Case Note: Mechanic awarded $1 million following motorbike incident on farm – Antaw v Valks [2023] NSWSC 310 

The NSW Supreme Court has recently found in favour of a mechanic who sustained a traumatic brain injury as a result of a motorbike incident on a farm.  


On 4 October 2017, the Plaintiff attended a farm owned by the Defendant, whom was a friend of the Plaintiff, in order to undertake maintenance on a motorcycle. The service was completed, and the Plaintiff rode it to test the work that had been performed. Further adjustments were required, which were completed prior to the Plaintiff undertaking another test ride. The Plaintiff was riding along a dirt road, at between twenty (20) and thirty (30) kilometres per hour, when the back wheel of the motorcycle locked, throwing the Plaintiff over the handlebars. The Plaintiff was not wearing a helmet and landed on his head.  

It transpired that the locking of the back wheel of the motorcycle had been caused by the Plaintiff riding over a metal plough disc, which then rose and became lodged between the mudguard and the rear wheel. The plough disc had been deliberately placed by the Defendant’s children for use when cycling.  

The Plaintiff was diagnosed as suffering a severe traumatic brain injury consequent to the incident by the rehabilitation director of John Hunter Hospital, with a high probability of ongoing cognitive and behavioural impairments. Dr Fearnside subsequently opined that the Plaintiff was suffering a 40% whole person impairment. Further evidence was adduced that supported the premise that the Plaintiff had suffered a Major Neurocognitive Disorder of mild to moderate severity, as well as post-traumatic stress disorder and major depression.  


The Defendant did not participate in the proceeding, despite the court being satisfied that they were aware of same, with default judgment being entered against them on 12 August 2022.  

The Supreme Court awarded damages in the sum of $1,037,523.83. Despite a motor vehicle being involved in the circumstances of the incident, the court opined that the claim did not arise from “the death of or injury to a person caused by the fault of the owner or driver of a motor vehicle in the use or operation of the vehicle.” As such, the assessment of damages was governed by the Civil Liability Act 2002 (NSW).  
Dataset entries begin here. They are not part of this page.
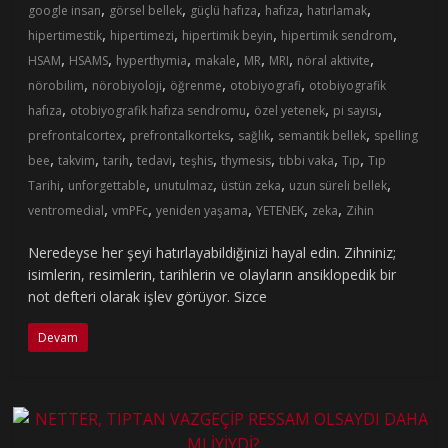
,
,
,
,
,
google insan
görsel bellek
güçlü hafıza
hafıza
hatırlamak
,
,
,
,
hipertimestik
hipertimezi
hipertimik beyin
hipertimik sendrom
,
,
,
,
,
,
,
HSAM
HSAMS
hyperthymia
makale
MR
MRI
nöral aktivite
,
,
,
,
nörobilim
nörobiyoloji
öğrenme
otobiyografi
otobiyografik
,
,
,
,
hafıza
otobiyografik hafıza sendromu
özel yetenek
pi sayısı
,
,
,
,
prefrontalcortex
prefrontalkorteks
sağlık
semantik bellek
spelling
,
,
,
,
,
,
,
,
bee
takvim
tarih
tedavi
teşhis
thymesis
tıbbi vaka
Tıp
Tıp
,
,
,
,
,
Tarihi
unforgettable
unutulmaz
üstün zeka
uzun süreli bellek
,
,
,
,
,
ventromedial
vmPFc
yeniden yaşama
YETENEK
zeka
Zihin
Neredeyse her şeyi hatırlayabildiğinizi hayal edin. Zihniniz;
isimlerin, resimlerin, tarihlerin ve olayların ansiklopedik bir
not defteri olarak işlev görüyor. Sizce
Devam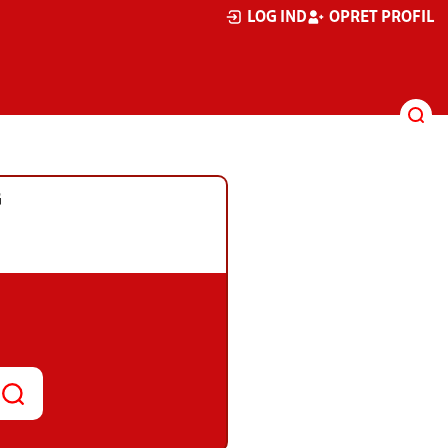
LOG IND
OPRET PROFIL
G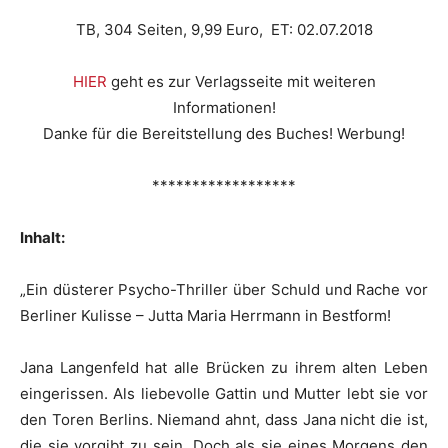
TB, 304 Seiten, 9,99 Euro, ET: 02.07.2018
HIER
geht es zur Verlagsseite mit weiteren
Informationen!
Danke für die Bereitstellung des Buches! Werbung!
******************
Inhalt:
„Ein düsterer Psycho-Thriller über Schuld und Rache vor
Berliner Kulisse – Jutta Maria Herrmann in Bestform!
Jana Langenfeld hat alle Brücken zu ihrem alten Leben
eingerissen. Als liebevolle Gattin und Mutter lebt sie vor
den Toren Berlins. Niemand ahnt, dass Jana nicht die ist,
die sie vorgibt zu sein. Doch als sie eines Morgens den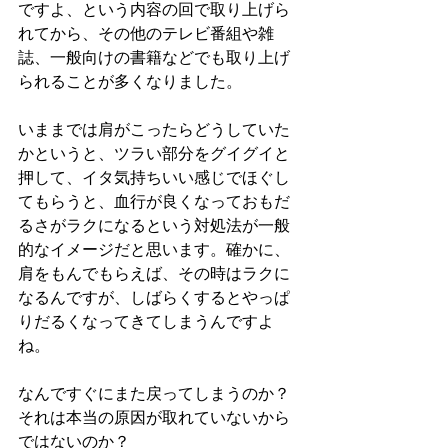
ですよ、という内容の回で取り上げら
れてから、その他のテレビ番組や雑
誌、一般向けの書籍などでも取り上げ
られることが多くなりました。
いままでは肩がこったらどうしていた
かというと、ツラい部分をグイグイと
押して、イタ気持ちいい感じでほぐし
てもらうと、血行が良くなっておもだ
るさがラクになるという対処法が一般
的なイメージだと思います。確かに、
肩をもんでもらえば、その時はラクに
なるんですが、しばらくするとやっぱ
りだるくなってきてしまうんですよ
ね。
なんですぐにまた戻ってしまうのか？
それは本当の原因が取れていないから
ではないのか？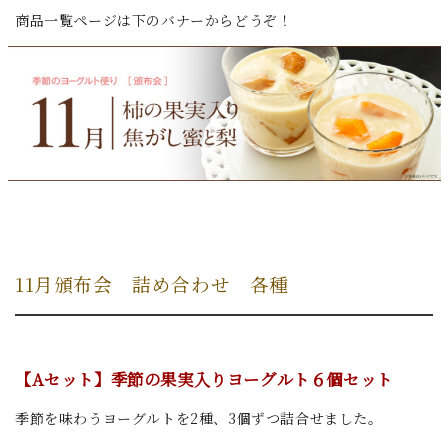
商品一覧ページは下のバナーからどうぞ！
11月頒布会 詰め合わせ 各種
【Aセット】季節の果実入りヨーグルト
６個セット
季節を味わうヨーグルトを2種、3個ずつ詰合せました。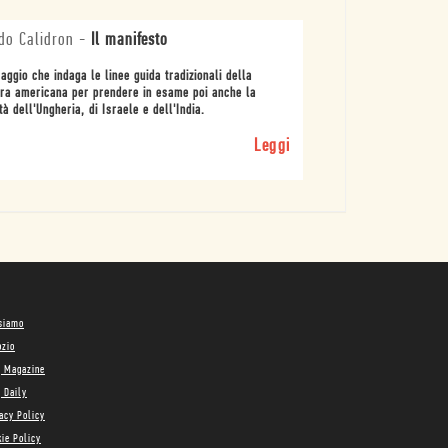
do Calidron
-
Il manifesto
aggio che indaga le linee guida tradizionali della
ra americana per prendere in esame poi anche la
tà dell'Ungheria, di Israele e dell'India.
Leggi
 siamo
ozio
g Magazine
 Daily
acy Policy
ie Policy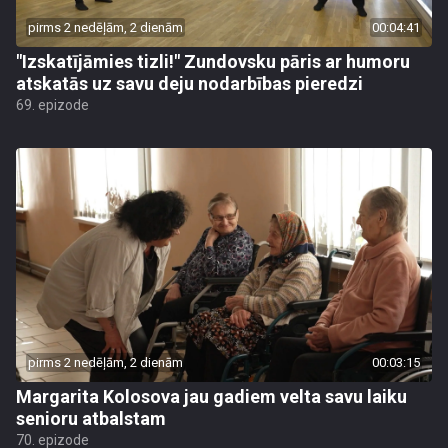
pirms 2 nedēļām, 2 dienām
00:04:41
"Izskatījāmies tizli!" Zundovsku pāris ar humoru
atskatās uz savu deju nodarbības pieredzi
69. epizode
pirms 2 nedēļām, 2 dienām
00:03:15
Margarita Kolosova jau gadiem velta savu laiku
senioru atbalstam
70. epizode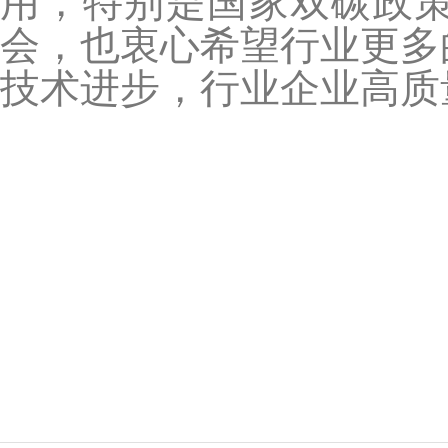
用，特别是国家双碳政
会，也衷心希望行业更多
技术进步，行业企业高质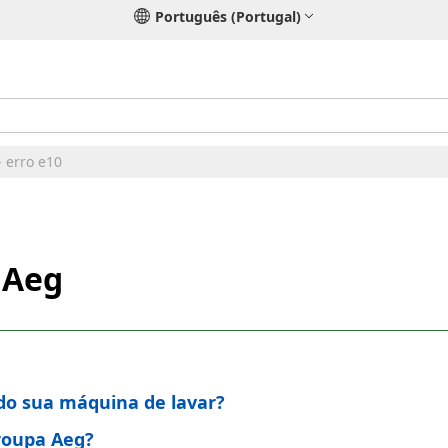
Português (Portugal)
 erro e10
 Aeg
ndo sua máquina de lavar?
roupa Aeg?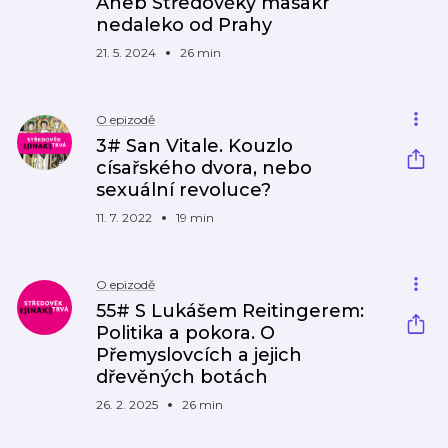
Aneb Středověký masakr
nedaleko od Prahy
21. 5. 2024
26 min
O epizodě
3# San Vitale. Kouzlo
císařského dvora, nebo
sexuální revoluce?
11. 7. 2022
19 min
O epizodě
55# S Lukášem Reitingerem:
Politika a pokora. O
Přemyslovcích a jejich
dřevěných botách
26. 2. 2025
26 min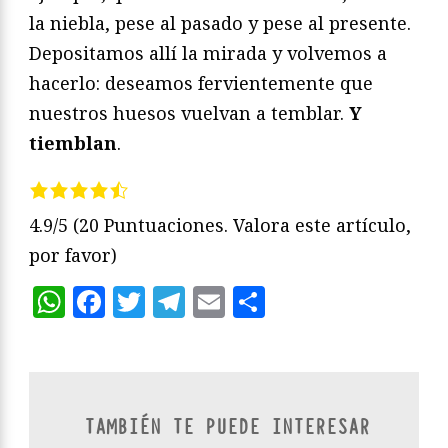
la niebla, pese al pasado y pese al presente.
Depositamos allí la mirada y volvemos a
hacerlo: deseamos fervientemente que
nuestros huesos vuelvan a temblar.
Y
tiemblan
.
4.9/5
(20 Puntuaciones. Valora este artículo,
por favor)
WhatsApp
Facebook
Twitter
Telegram
Email
Compartir
TAMBIÉN TE PUEDE INTERESAR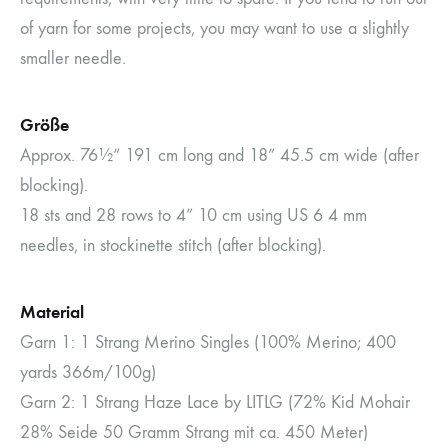
of yarn for some projects, you may want to use a slightly
smaller needle.
Größe
Approx. 76½“ 191 cm long and 18” 45.5 cm wide (after
blocking).
18 sts and 28 rows to 4” 10 cm using US 6 4 mm
needles, in stockinette stitch (after blocking).
Material
Garn 1: 1 Strang Merino Singles (100% Merino; 400
yards 366m/100g)
Garn 2: 1 Strang Haze Lace by LITLG (72% Kid Mohair
28% Seide 50 Gramm Strang mit ca. 450 Meter)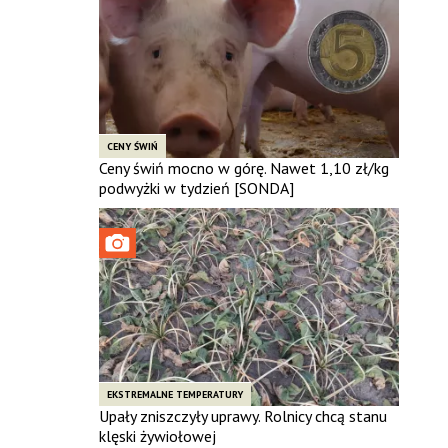
CENY ŚWIŃ
Ceny świń mocno w górę. Nawet 1,10 zł/kg
podwyżki w tydzień [SONDA]
EKSTREMALNE TEMPERATURY
Upały zniszczyły uprawy. Rolnicy chcą stanu
klęski żywiołowej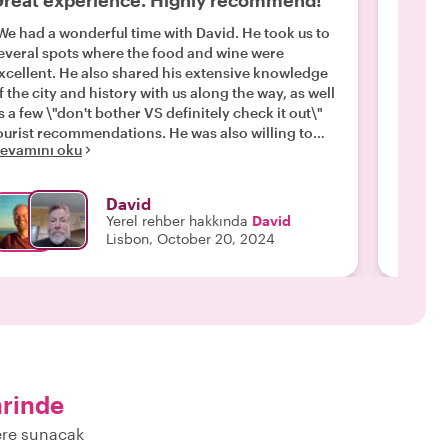
reat experience. Highly recommend!
Book 
We had a wonderful time with David. He took us to
"David 
everal spots where the food and wine were
to chat
xcellent. He also shared his extensive knowledge
bites a
f the city and history with us along the way, as well
stop we
s a few \"don't bother VS definitely check it out\"
areas a
urist recommendations. He was also willing to
interes
evamını oku
Devamı
ailor the tour to meet our dietary restrictions,
willing
ich was very much appreciated. Definitely would
to best
ecommend WithLocals and especially David to
David! 
David
fellow travelers. "
Yerel rehber hakkında
David
Lisbon, October 20, 2024
hrinde
lere sunacak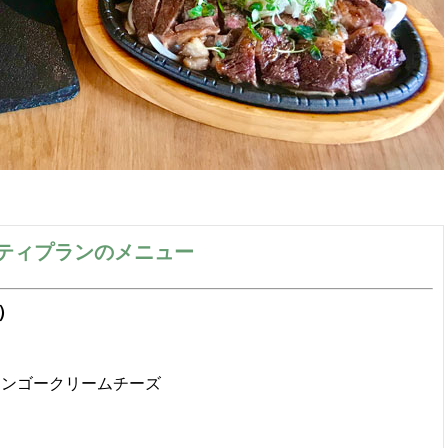
ティプランのメニュー
）
マンゴークリームチーズ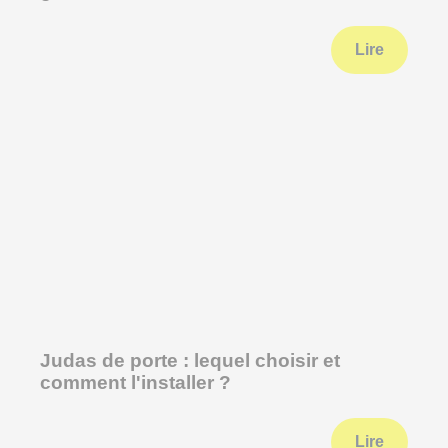
Lire
Judas de porte : lequel choisir et
comment l'installer ?
Lire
The court opined that the Plaintiff’s dominant injury was that injury to his head. A finding of contributory negligence, referrable to the Plaintiff’s failure to wear a helmet, was not open to the court, as the Defendant had not played any part in the proceedings and there was therefore no submissions made with respect to contributory negligence.  

The Plaintiff submitted that non-economic loss should be assessed at 50% of a most extreme case. The court opined that, but for that submission, non-economic loss would have been assessed at 55% or 60%. Given there were no counter-submissions on non-economic loss, the court did not consider it appropriate to award an amount exceeding that which was sought by the Plaintiff. 

Awards for past and future economic loss were made in the sum of $114,400.00 and $78,710.00 respectively, with the court unconvinced that the Plaintiff would have maintained heavy manual employment to the age of 70 as claimed. Consequent awards were made for losses of past and future superannuation benefits.  

A significant award, in the sum of $404,968.14, was made for future domestic and care assistance, with the Plaintiff’s occupational therapist evidence regarding his future needs being unchallenged given the lack of participation in the proceeding by the Defendant. There were also awards made by the court for past and future medical expenses.